Vendors MUST assess the risk of header abuse. This section provides some considerations and initial assessment of the risk associated with storing and propagating these headers. Tracing vendors may choose to inspect and remove sensitive information from the fields before allowing the tracing system to execute code that can potentially propagate or store these fields. All mutations should, however, conform to the list of mutations defined in this specification.

6.1 Privacy of traceparent field

The traceparent field MUST NOT contain any personally identifiable information. One way to achieve this is to randomly generate all trace IDs using a random number generator that does not expose any personally identifiable information. Any random number generator used for generating trace IDs MUST NOT rely on any information as input or seed state that can potentially be personally identifiable.

Another privacy risk of the traceparent field is the ability to correlate requests made as part of a single transaction. A downstream service may track and correlate two or more requests made in a single transaction and may make assumptions about the identity of the caller of a request based on information from another request.

Note that these privacy concerns of the traceparent field are theoretical rather than practical. Some services initiating or receiving a request MAY choose to restart a traceparent field to eliminate those risks completely. Vendors SHOULD find a way to minimize the number of distributed trace restarts to promote interoperability of tracing vendors. Instead of restarts, different techniques may be used. For example, services may define trust boundaries of upstream and downstream connections and the level of exposure that any requests may bring. For instance, a vendor might only restart traceparent for authentication requests from or to external services.

Services may also define an algorithm and audit mechanism to validate the randomness of incoming or outgoing random numbers in the traceparent field. Note that this algorithm is services-specific and not a part of this specification. One example might be a temporal algorithm where a reversible hash function is applied to the current clock time. The receiver can validate that the time is within agreed upon boundaries, meaning the random number was generated with the required algorithm and in fact doesn't contain any personally identifiable information.

6.2 Privacy of tracestate field

The tracestate field may contain any opaque value in any of the keys. The main purpose of this header is to provide additional vendor-specific trace-identification information across different distributed tracing systems.

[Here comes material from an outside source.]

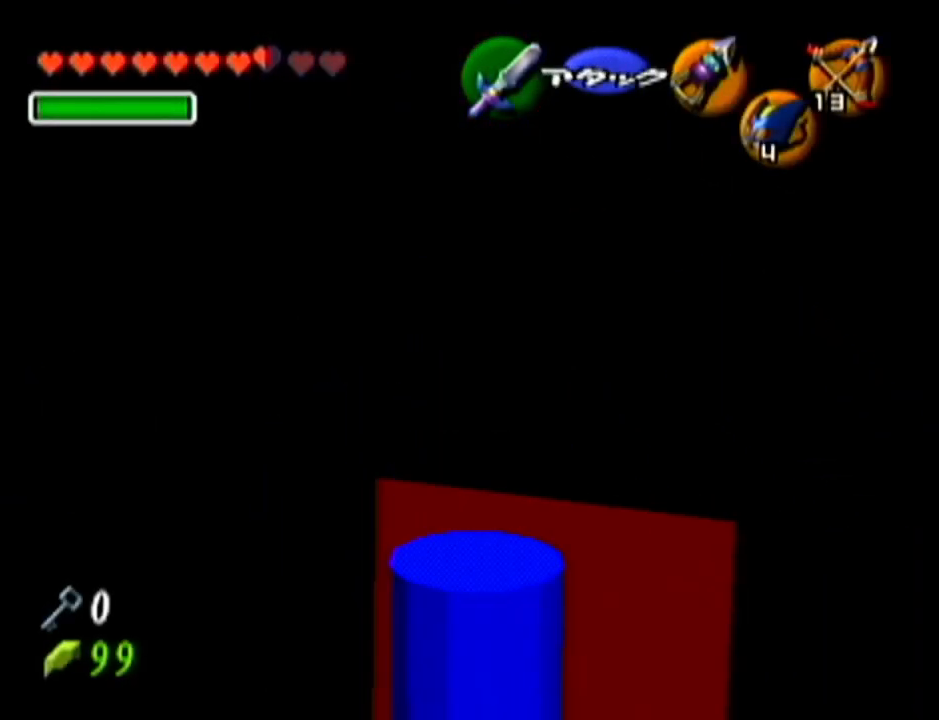
{"buttons": [], "left_stick": "center", "events": [[134, "R1", "up"]]}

Vendors MUST NOT include any personally identifiable information in the tracestate header.

Vendors extremely sensitive to personal information exposure MAY implement selective removal of values corresponding to the unknown keys. Vendors SHOULD NOT mutate the tracestate field, as it defeats the purpose of allowing multiple tracing systems to collaborate.

6.3 Other risks

When vendors include traceparent and tracestate headers in responses, these values may inadvertently be passed to cross-origin callers. Vendors should ensure that they include only these response headers when responding to systems that participated in the trace.

7. Security Considerations

There are two types of potential security risks associated with this specification: information exposure and denial-of-service attacks against the vendor.

Vendors relying on traceparent and tracestate headers should also follow all best practices for parsing potentially malicious headers, including checking for header length and content of header values. These practices help to avoid buffer overflow and HTML injection attacks.

7.1 Information Exposure

As mentioned in the privacy section, information in the traceparent and tracestate headers may carry information that can be considered sensitive. For example, traceparent may allow one request to be correlated to the data sent with another request, or the tracestate header may imply the version of monitoring software used by the caller. This information could potentially be used to create a larger attack.

Application owners should either ensure that no proprietary or confidential information is stored in tracestate, or they should ensure that tracestate isn't present in requests to external systems.

7.2 Denial of Service

When distributed tracing is enabled on a service with a public API and naively continues any trace with the sampled flag set, a malicious attacker could overwhelm an application with tracing overhead, forge trace-id collisions that make monitoring data unusable, or run up your tracing bill with your SaaS tracing vendor.

Tracing vendors and platforms should account for these situations and make sure that checks and balances are in place to protect denial of monitoring by malicious or badly authored callers.

One example of such protection may be different tracing behavior for authenticated and unauthenticated requests. Various rate limiters for data recording can also be implemented.

7.3 Other Risks

Application owners need to make sure to test all code paths leading to the sending of traceparent and tracestate headers. For example, in single page browser applications, it is typical to make cross-origin requests. If one of these code paths leads to traceparent and tracestate headers being sent by cross-origin calls that are restricted using Access-Control-Allow-Headers [FETCH], it may fail.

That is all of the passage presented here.